When your sister was two and a half and fully recovered, we went back to Hong Kong for the first time since immigrating. Your dad still lived with his mother and sister in their old apartment, and that apartment was so dirty. The two of you slept on the floor next to our bed, and you stepped all over the blankets with your dirty feet. I worried your sister would get an infection. So I decided to mop the floors myself. The first time I mopped the floors, the bucket of water turned black, so I mopped it a second time, and the water was still black, so I mopped it a third time. I barely slept because your sister was jet-lagged and ran around the apartment in the middle of the night. I remember one night I followed her into the kitchen, and when I turned on the light, cockroaches scattered across the floor, and your sister started crying. Then she got chicken pox too. I was so tired, looking after the two of you. That summer I threw stuff and punched the bed.
All day, your da
d was at work. One evening, he came home from work and we took the two of you out to have dinner at Snow Garden Restaurant. There was a long wait, so I decided to stand outside by myself. I was so tired from mopping that my legs felt like jelly. Your dad came outside to ask me what I was doing.

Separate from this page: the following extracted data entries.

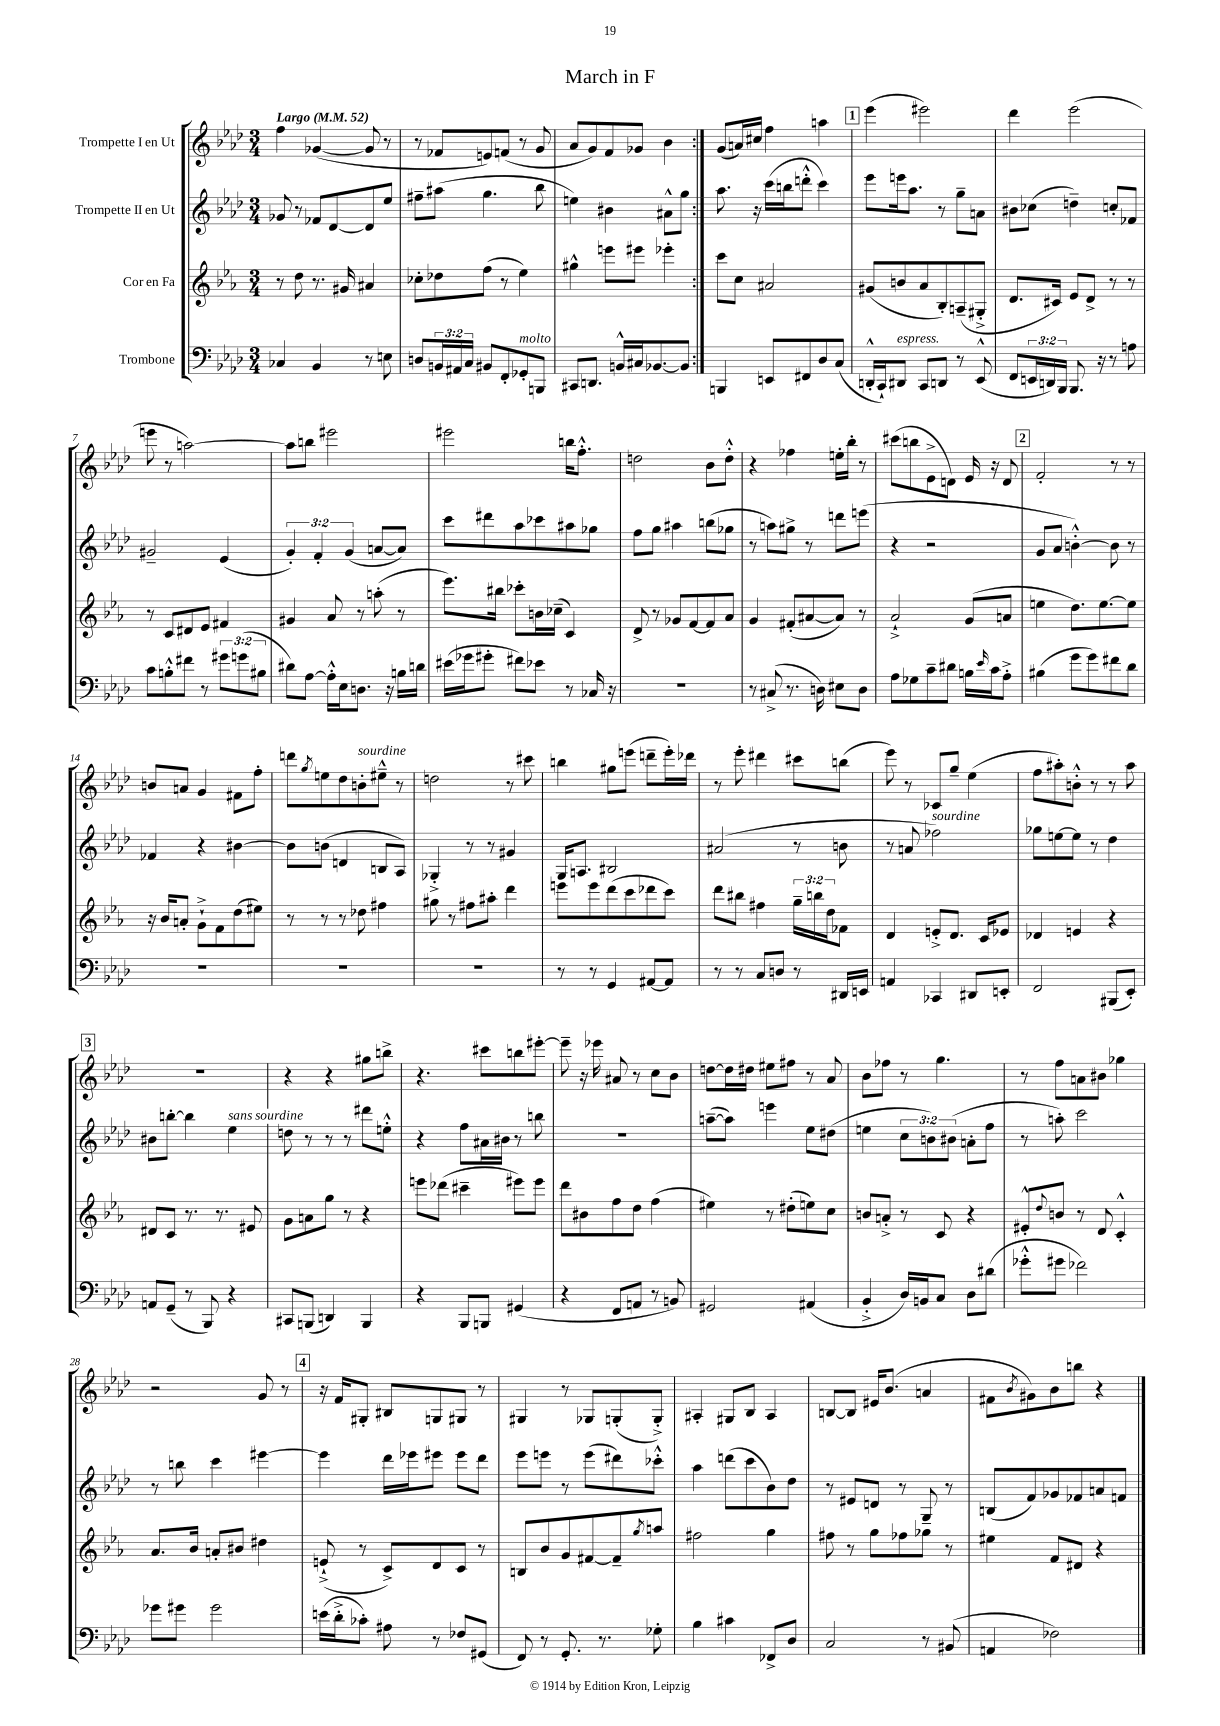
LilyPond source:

\header { title = "March in F" }
<<
\new StaffGroup <<
\new Staff = "s0" \with { instrumentName = "Trompette I en Ut" } {
    \clef treble \key aes \major \numericTimeSignature \time 3/4 \tempo "Largo" 4 = 52
    \repeat volta 2 { f''4 ges'4~( ges'8 r8 |
    r8 fes'8 e'8) f'8( r8 g'8 |
    aes'8 g'8) f'8 ges'8 bes'4 | }
    g'8( a'16) cis''16 f''4 a''4 |
    \mark \markup { \box "1" } ees'''4( eis'''2) |
    des'''4 ees'''2( |
    e'''8 r8 a''2~) |
    a''8 b''8 eis'''2 |
    eis'''2 b''16 f''8.-.-^ |
    d''2 bes'8 d''8-.-^ |
    r4 fes''4 e''16-. bes''16-. r8 |
    cis'''8( b''8 ees'8-> d'8) ees'16 r16 d'8 |
    \mark \markup { \box "2" } f'2-. r8 r8 |
    b'8 a'8 g'4 fis'8 f''8-. |
    d'''8 \acciaccatura { g''8 } e''8 des''8 b'8-.^\markup { \italic "sourdine" } eis''8---^ r8 |
    d''2 r8 cis'''8 |
    b''4 gis''8 e'''8( d'''8-- e'''16-.) des'''16 |
    r8 ees'''8-. dis'''4 cis'''8 b''8( |
    ees'''8) r8 ces'8 g''8-- ees''4( |
    f''8 ais''8-.) b'8-.-^ r8 r8 ais''8 |
    \mark \markup { \box "3" } R2. |
    r4 r4 gis''8 b''8-> |
    r4. cis'''8 b''8 eis'''8~-. |
    eis'''8-- r16 ees'''16 ais'8 r8 c''8 bes'8 |
    d''8~ d''16 dis''16 eis''8 fis''8 r8 aes'8 |
    bes'8 fes''8 r8 g''4. |
    r8 f''8 a'8 bis'8 ges''4 |
    r2 g'8 r8 |
    \mark \markup { \box "4" } r16 f'16 gis8-. bis8 g8 gis8 r8 |
    gis4 r8 ges8 g8-.( g8-.->) |
    ais4-. gis8 bes8 ais4 |
    b8~ b8 eis'16 bes'8.( a'4 |
    fis'8 \acciaccatura { bes'8 } gis'8) bes'8 b''8 r4 \bar "|." |
}
\new Staff = "s1" \with { instrumentName = "Trompette II en Ut" } {
    \clef treble \key aes \major \numericTimeSignature \time 3/4 \override Staff.TupletNumber.text = #tuplet-number::calc-fraction-text
    \repeat volta 2 { ges'8 r8 fes'8 des'8~ des'8 ees''8 |
    fis''8-- ais''8( g''4. bes''8 |
    e''4) bis'4 ais'8-^ g''8 | }
    aes''8. r16 c'''16( b''16 d'''8-.-^ c'''4) |
    \mark \markup { \box "1" } ees'''8 e'''16 aes''8. r8 g''8-- a'8 |
    bis'8 ces''8( d''4--) c''8-. fes'8 |
    gis'2-- ees'4( |
    \tuplet 3/2 { g'4-.) f'4-. g'4( } a'8~ a'8) |
    c'''8 dis'''8 aes''8 ces'''8 ais''8 ges''8 |
    f''8 g''8 ais''4 b''8( ges''8 |
    r8 a''8) gis''8-> r8 d'''8 e'''8( |
    r4 r2 |
    \mark \markup { \box "2" } g'8 aes'8 b'4~-.-^) b'8 r8 |
    fes'4 r4 bis'4~ |
    bis'8 b'8( d'4 b8 aes8) |
    ges4-.-> r8 r8 gis'4 |
    g16 a8. bis2 |
    ais'2( r8 b'8 |
    r8 a'8 fes''2^\markup { \italic "sourdine" }) |
    ges''8 e''8~ e''8 r8 des''4 |
    \mark \markup { \box "3" } bis'8 b''8~-. b''4 ees''4^\markup { \italic "sans sourdine" } |
    d''8 r8 r8 r8 dis'''8 e''8-.-^ |
    r4 f''8 ais'16 bis'16 r8 b''8 |
    R2. |
    a''8~--( a''8) e'''4 ees''8 dis''8( |
    e''4 \tuplet 3/2 { c''8 b'8) bis'8( } a'8-. f''8 |
    r8 a''8-.) c'''2 |
    r8 b''8 c'''4 eis'''4~ |
    \mark \markup { \box "4" } eis'''4 des'''16 ees'''16 eis'''8 eis'''8 des'''8 |
    ees'''8 e'''8 r8 e'''8( dis'''8) ces'''8-.-^ |
    aes''4 d'''8( c'''8 bes'8) des''8 |
    r8 eis'8 d'8 r8 g8-- r8 |
    b8( f'8) ges'8 fes'8 a'8 f'8 \bar "|." |
}
\new Staff = "s2" \with { instrumentName = "Cor en Fa" } {
    \clef treble \key ees \major \numericTimeSignature \time 3/4 \override Staff.TupletNumber.text = #tuplet-number::calc-fraction-text
    \repeat volta 2 { r8 d''8 r8. gis'16 ais'4 |
    ces''8-. des''8 f''8( r8 ees''4) |
    gis''4-^ e'''8 eis'''8 ees'''4-. | }
    c'''8 c''8 ais'2 |
    \mark \markup { \box "1" } gis'8( b'8 aes'8 bes8-.) a8--( gis8-.-> |
    d'8. cis'16) ees'8 d'8-> r8 r8 |
    r8 c'8 dis'8 ees'8 fis'4 |
    gis'4 aes'8 r8 a''8-.( r8 |
    ees'''8.) bis''16 ces'''8-. b'16 ces''16--( c'4) |
    d'8-> r8 ges'8 f'8~ f'8 aes'8 |
    g'4 fis'8-.( ais'8~ ais'8) r8 |
    aes'2-!-> g'8( a'8 |
    \mark \markup { \box "2" } e''4 d''8.) e''8.~ e''8 |
    r16 bes'16 a'8-. g'8-!-> f'8 d''8( eis''8) |
    r8 r8 r8 des''8 fis''4 |
    gis''8 r8 fis''8 ais''8-. d'''4 |
    e'''8 e'''8 d'''8( c'''8 des'''8 c'''8) |
    d'''8 bis''8 fis''4 \tuplet 3/2 { g''16-- b''16 d''16 } fes'8 |
    d'4 e'8-.-> d'8. c'16 ees'8 |
    des'4 e'4 r4 |
    \mark \markup { \box "3" } dis'8 c'8 r8. r8. eis'8 |
    g'8 a'8 g''8 r8 r4 |
    e'''8 des'''8( cis'''4-- eis'''8) eis'''8 |
    d'''8 bis'8 f''8 d''8 f''4( |
    eis''4) r8 dis''8-.( e''8) c''8 |
    b'8 a'8-.-> r8 c'8 r4 |
    eis'8-.-^ \appoggiatura { d''8 } b'8 r8 d'8 c'4-.-^ |
    aes'8. bes'16 a'8-. bis'8 dis''4 |
    \mark \markup { \box "4" } e'8-!->( r8 c'8->) d'8 c'8 r8 |
    b8 bes'8 g'8 fis'8~ fis'8-- \acciaccatura { g''8 } a''8 |
    fis''2 g''4 |
    fis''8 r8 g''8 fes''8 ges''8 r8 |
    eis''4 f'8 dis'8 r4 \bar "|." |
}
\new Staff = "s3" \with { instrumentName = "Trombone" } {
    \clef bass \key aes \major \numericTimeSignature \time 3/4 \override Staff.TupletNumber.text = #tuplet-number::calc-fraction-text
    \repeat volta 2 { ces4 bes,4 r8 e8 |
    d8 \tuplet 3/2 { b,16 ais,16 c16 } bis,8 f,8-. ges,8-.^\markup { \italic "molto" } b,,8 |
    cis,8 d,8. b,16-^ cis16 bes,8.~ bes,8 | }
    b,,4 e,8 fis,8 des8 c8( |
    \mark \markup { \box "1" } d,16-.-^ c,16-!) dis,8^\markup { \italic "espress." } c,8 d,8 r8 ees,8-^( |
    f,8 \tuplet 3/2 { e,16 d,16) bes,,16 } bes,,8. r16 r8 a8 |
    c'8 b8-.-^ fis'8 r8 \tuplet 3/2 { gis'8 g'8( bis8 } |
    dis'8) aes8~ aes16-.-^ ees16 d8. r16 b16 d'16 |
    eis'16( ges'16 gis'8-. fis'8) ees'8 r8 ces16 r16 |
    R2. |
    r8 cis8->( r8. d16) eis8 d8 |
    aes8 ges8 c'8-- dis'8 b16 \grace { ees'16 } c'16 aes8-.-> |
    \mark \markup { \box "2" } bis4( g'8 g'8) fis'8 des'8 |
    R2. |
    R2. |
    R2. |
    r8 r8 g,4 ais,8~ ais,8 |
    r8 r8 c8 d8 r8 dis,16 e,16 |
    a,4 ces,4 dis,8 e,8-. |
    f,2 bis,,8( ees,8-.) |
    \mark \markup { \box "3" } a,8 g,8--( r8 bes,,8) r4 |
    cis,8 b,,8( d,4) b,,4 |
    r4 bes,,8 b,,8 gis,4( |
    r4 f,8 a,8 r8 b,8) |
    gis,2 ais,4( |
    bes,4-.-> des16) b,16 c8 des8 dis'8( |
    ges'8-.-^ gis'8 fes'2) |
    ges'8 gis'8 gis'2 |
    \mark \markup { \box "4" } e'16( des'16-.-> ces'8-.) ais8 r8 fes8 gis,8( |
    f,8) r8 g,8.-. r8. ges8-. |
    bes4 cis'4 fes,8-> des8 |
    c2 r8 bis,8( |
    a,4 fes2) \bar "|." |
}
>>
>>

When he saw that I was upset, he got upset at me. Who was more upset? We sat through dinner competing.
WHY NOT SPEND IT HAPPILY?
When did you get better? I asked.
My mom said, Back then, I was always thinking, I don’t want to stay here, I want to go somewhere where I am alone and there is nobody else. I think I was better after I stopped having those thoughts. I don’t know when it was. I never saw any doctors because I didn’t know there was anything wrong with me. Nobody noticed either. I only realized later, years after I’d gotten better.
Did Dad know about it?
I didn’t tell him and he didn’t ask me. We only spent time together once a year when we came back to Hong Kong for the summers, and every time he got angry at me about something. Every year I wanted to tell him, and every year I waited to do it. Then I didn’t have the chance to tell him anymore. That’s why I want to say something to you now. I see you only once a year, and every time you get angry at me about something, just like your dad did. I know everyone has different tempers, so I haven’t held it against you. I’m not blaming myself and I’m not blaming you either. I know very little. I didn’t get as much education as you, so if I do something wrong, you can tell me and we can talk about it. It’s very hard when you get angry at me every time we see each other. I never got the chance to tell your dad, so now I’m telling you. I don’t want to keep it in my heart. We spend so little time together, why not spend it happily? I wasn’t going to say anything, since I knew you wouldn’t want to hear it, but then you’ve been asking me all these questions about the past.